College of Coastal Georgia (CCGA) President Gregory F. Aloia has announced that he will retire effective June 30, 2017.

“It has been my honor to serve as president of the College of Coastal Georgia,” said Aloia. “The efforts of our leadership team, the faculty, and staff, to create a high quality learning environment for current and future students has been remarkable. With the continued support of our community, the College of Coastal Georgia has a bright future ahead. I am grateful for the opportunity to have been part of this institution’s growth and advancement.”

Aloia was named president of the College of Coastal Georgia in July 2013. Prior to being named president of CCGA, he was president and professor at Concord University in Athens, West Virginia.

“From day one, President Aloia focused on how Coastal Georgia could better serve students,” said University System of Georgia Chancellor Steve Wrigley. “President Aloia’s emphasis on college affordability, access, and student support has made CCGA an institution sought after by students from across the state. On behalf of the University System, we thank Greg for his service and commitment to our students and the State of Georgia.”

Under Aloia’s leadership, Coastal Georgia’s student enrollment has grown 18 percent from fall 2013 to fall 2016, reaching its highest level in its history. CCGA has also been recognized for its strides in academics and military support. In academics, multiple new degrees and programs have been added on both campuses to serve traditional and non-traditional students.

The College also changed how it supports students, starting with those who need additional support in introductory math and English classes. Five years ago, only 12 percent of students taking remedial classes passed them. Today, under the new model, more than 70 percent of students are passing these initial classes in English and math and earning credit toward their degrees.

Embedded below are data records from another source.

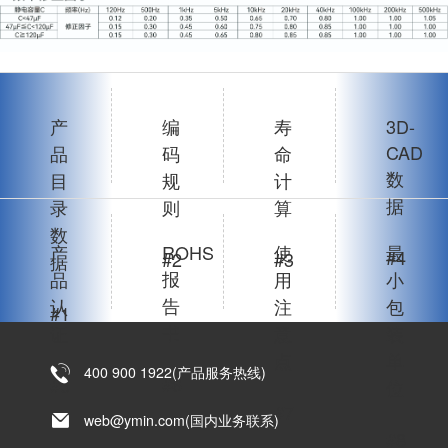
产
编
寿
3D-
CAD
品
码
命
数
目
规
计
据
录
则
算
数
产
ROHS
使
最
#4
#2
#3
据
报
品
用
小
告
认
注
包
#1
书
证
意
装
点
单
400 900 1922(产品服务热线)
#6
#5
位
#7
web@ymin.com(国内业务联系)
#8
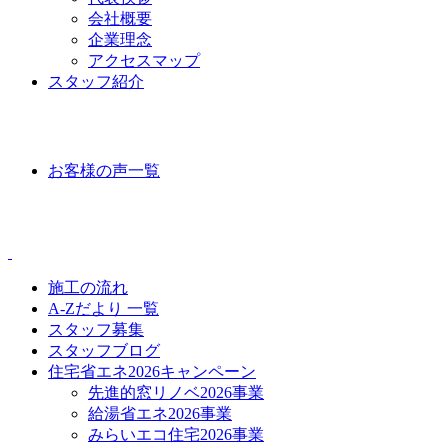
会社概要
企業理念
アクセスマップ
スタッフ紹介
VOICE
お客様の声一覧
CONTENTS
施工の流れ
A-Zだより 一覧
スタッフ募集
スタッフブログ
住宅省エネ2026キャンペーン
先進的窓リノベ2026事業
給湯省エネ2026事業
みらいエコ住宅2026事業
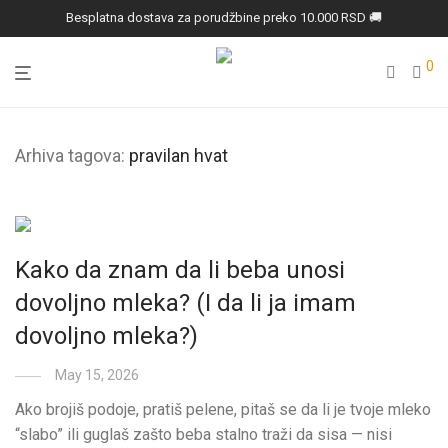
Besplatna dostava za porudžbine preko 10.000 RSD 🚚
0
Arhiva tagova:
pravilan hvat
Kako da znam da li beba unosi
dovoljno mleka? (I da li ja imam
dovoljno mleka?)
May 15, 2026
Ako brojiš podoje, pratiš pelene, pitaš se da li je tvoje mleko
“slabo” ili guglaš zašto beba stalno traži da sisa — nisi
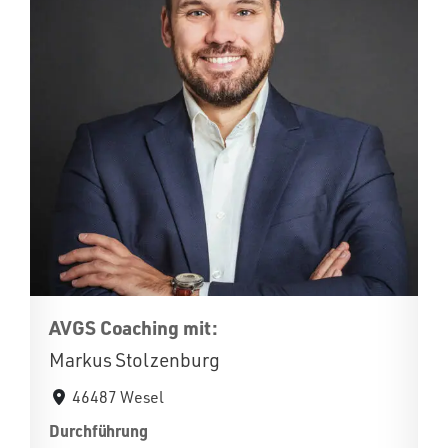
AVGS Coaching mit:
Markus Stolzenburg
46487 Wesel
Durchführung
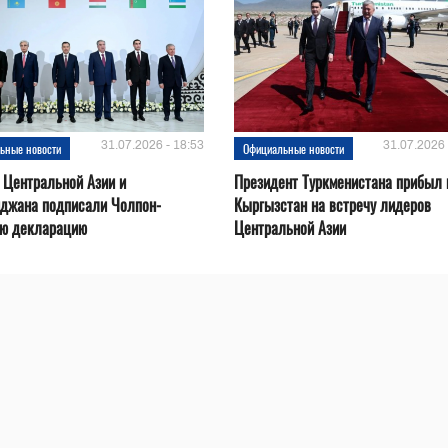
31.07.2026 - 18:53
31.07.2026 
ьные новости
Официальные новости
 Центральной Азии и
Президент Туркменистана прибыл 
йджана подписали Чолпон-
Кыргызстан на встречу лидеров
ую декларацию
Центральной Азии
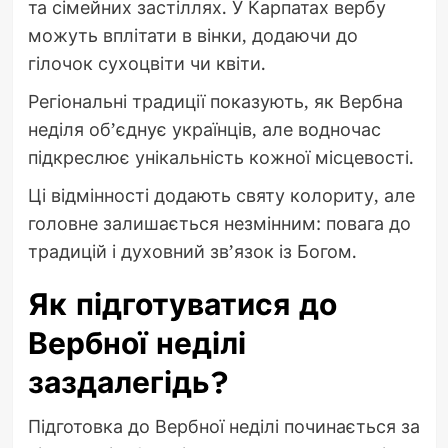
та сімейних застіллях. У Карпатах вербу
можуть вплітати в вінки, додаючи до
гілочок сухоцвіти чи квіти.
Регіональні традиції показують, як Вербна
неділя об’єднує українців, але водночас
підкреслює унікальність кожної місцевості.
Ці відмінності додають святу колориту, але
головне залишається незмінним: повага до
традицій і духовний зв’язок із Богом.
Як підготуватися до
Вербної неділі
заздалегідь?
Підготовка до Вербної неділі починається за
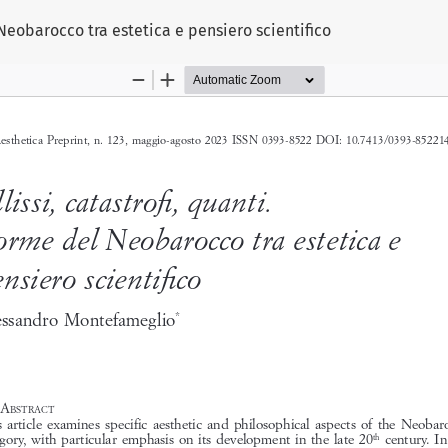
l Neobarocco tra estetica e pensiero scientifico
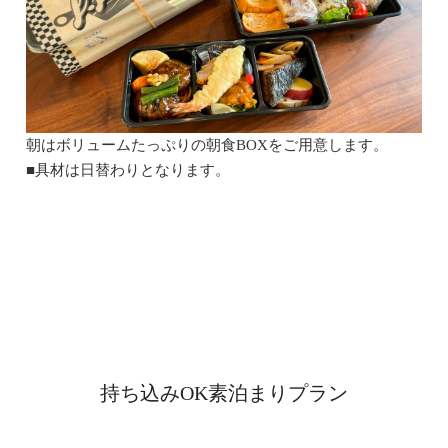
朝はボリュームたっぷりの朝食BOXをご用意します。
■具材は日替わりとなります。
持ち込みOK素泊まりプラン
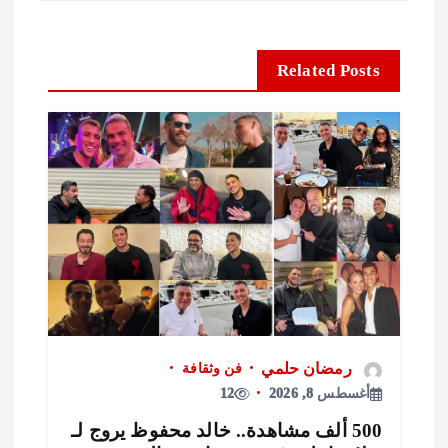
Related Posts
رمضان حلمي
فن وثقافة
أغسطس 8, 2026
12
500 ألف مشاهدة.. خالد محفوظ يروج لـ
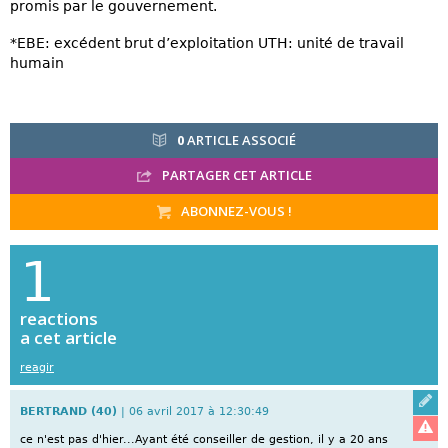
promis par le gouvernement.
*EBE: excédent brut d’exploitation UTH: unité de travail
humain
0
ARTICLE ASSOCIÉ
PARTAGER CET ARTICLE
ABONNEZ-VOUS !
1
reactions
a cet article
reagir
Réagi
BERTRAND (40)
| 06 avril 2017 à 12:30:49
Signa
ce n'est pas d'hier...Ayant été conseiller de gestion, il y a 20 ans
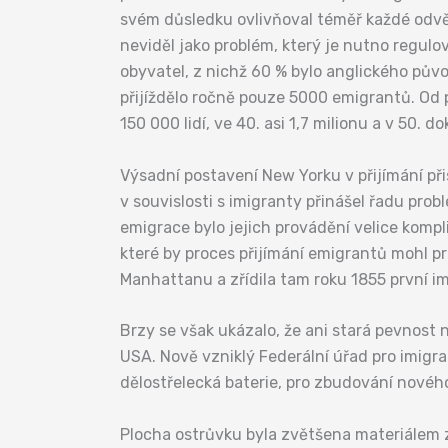
svém důsledku ovlivňoval téměř každé odvět
neviděl jako problém, který je nutno regulov
obyvatel, z nichž 60 % bylo anglického pův
přijíždělo ročně pouze 5000 emigrantů. Od p
150 000 lidí, ve 40. asi 1,7 milionu a v 50. d
Výsadní postavení New Yorku v přijímání při
v souvislosti s imigranty přinášel řadu pro
emigrace bylo jejich provádění velice kompl
které by proces přijímání emigrantů mohl pr
Manhattanu a zřídila tam roku 1855 první im
Brzy se však ukázalo, že ani stará pevnost
USA. Nově vzniklý Federální úřad pro imigrac
dělostřelecká baterie, pro zbudování nového
Plocha ostrůvku byla zvětšena materiálem z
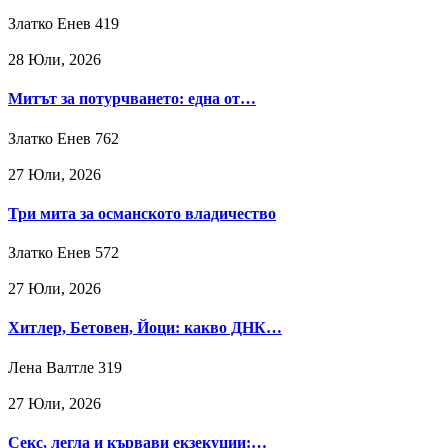
Златко Енев
419
28 Юли, 2026
Митът за потурчването: една от…
Златко Енев
762
27 Юли, 2026
Три мита за османското владичество
Златко Енев
572
27 Юли, 2026
Хитлер, Бетовен, Йоци: какво ДНК…
Лена Валтле
319
27 Юли, 2026
Секс, легла и кървави екзекуции:…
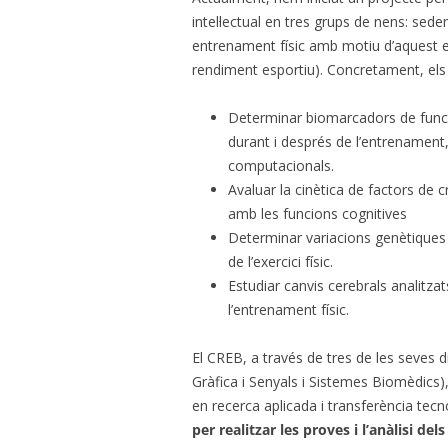
intel·lectual en tres grups de nens: sed
entrenament físic amb motiu d’aquest est
rendiment esportiu). Concretament, els 
Determinar biomarcadors de funció
durant i després de l’entrenament, 
computacionals.
Avaluar la cinètica de factors de c
amb les funcions cognitives
Determinar variacions genètiques 
de l’exercici físic.
Estudiar canvis cerebrals analitz
l’entrenament físic.
El CREB, a través de tres de les seves d
Gràfica i Senyals i Sistemes Biomèdics)
en recerca aplicada i transferència tec
per realitzar les proves i l’anàlisi dels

In 2016, Coastal Georgia addressed the rising cost of higher education through several initiatives that can save students up to $1.8 million for the current 2016-2017 academic year, including:

• offering free or low-cost online text books

• streamlining required courses to shorten the time to reach graduation

• eliminating a mandatory meal plan.

In the 2017 U.S. News Best College Rankings, CCGA is ranked seventh in top public institutions for regional colleges in the south. In addition, Military Times named College of Coastal Georgia to its “Best for Vets” Colleges. This is the second year the College has been recognized for its commitment to veterans.

Aloia holds a Ph.D. from the University of California, Riverside in special education, his teaching credential from San Francisco State University and a bachelor’s degree in History from St. Mary’s College in Moraga, Ca.

Information regarding the search for Aloia’s replacement will be announced at a later date.